From the entries below, return only the lines starting at the one that contains "[53,890,158,903] after_actions ->" and ending at the one that contains "[59,1558,162,1570] [59,1575,250,1587] //", exactly as they stand.

*** Opening Data provided ***

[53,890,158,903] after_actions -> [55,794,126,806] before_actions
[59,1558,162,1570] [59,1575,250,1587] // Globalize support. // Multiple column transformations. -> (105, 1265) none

*** Closing Data provided ***
*** Opening Data provided ***

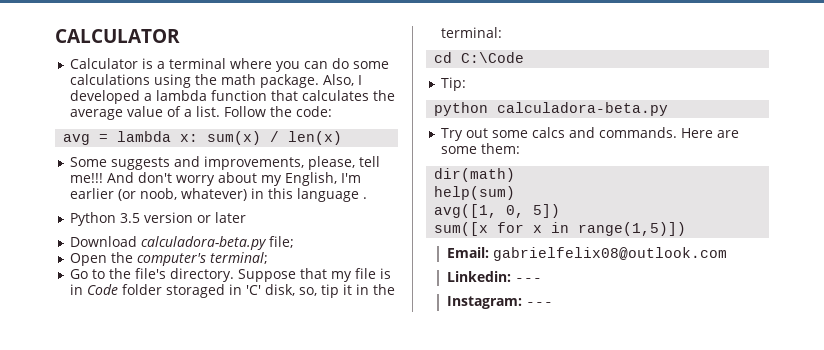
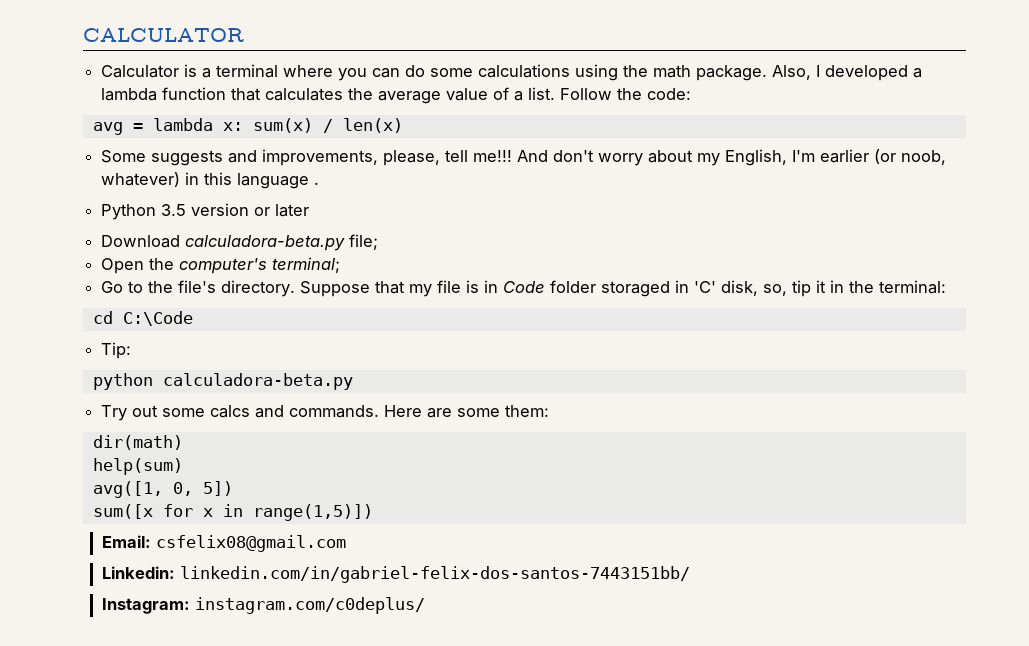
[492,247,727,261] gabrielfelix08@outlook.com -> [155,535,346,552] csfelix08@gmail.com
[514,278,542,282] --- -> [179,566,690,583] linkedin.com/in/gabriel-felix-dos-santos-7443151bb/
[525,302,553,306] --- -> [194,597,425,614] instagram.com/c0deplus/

*** Closing Data provided ***

_Your response_
[53,890,158,903] after_actions -> [55,794,126,806] before_actions
[59,1558,162,1570] [59,1575,250,1587] // Globalize support. // Multiple column transformations. -> (105, 1265) none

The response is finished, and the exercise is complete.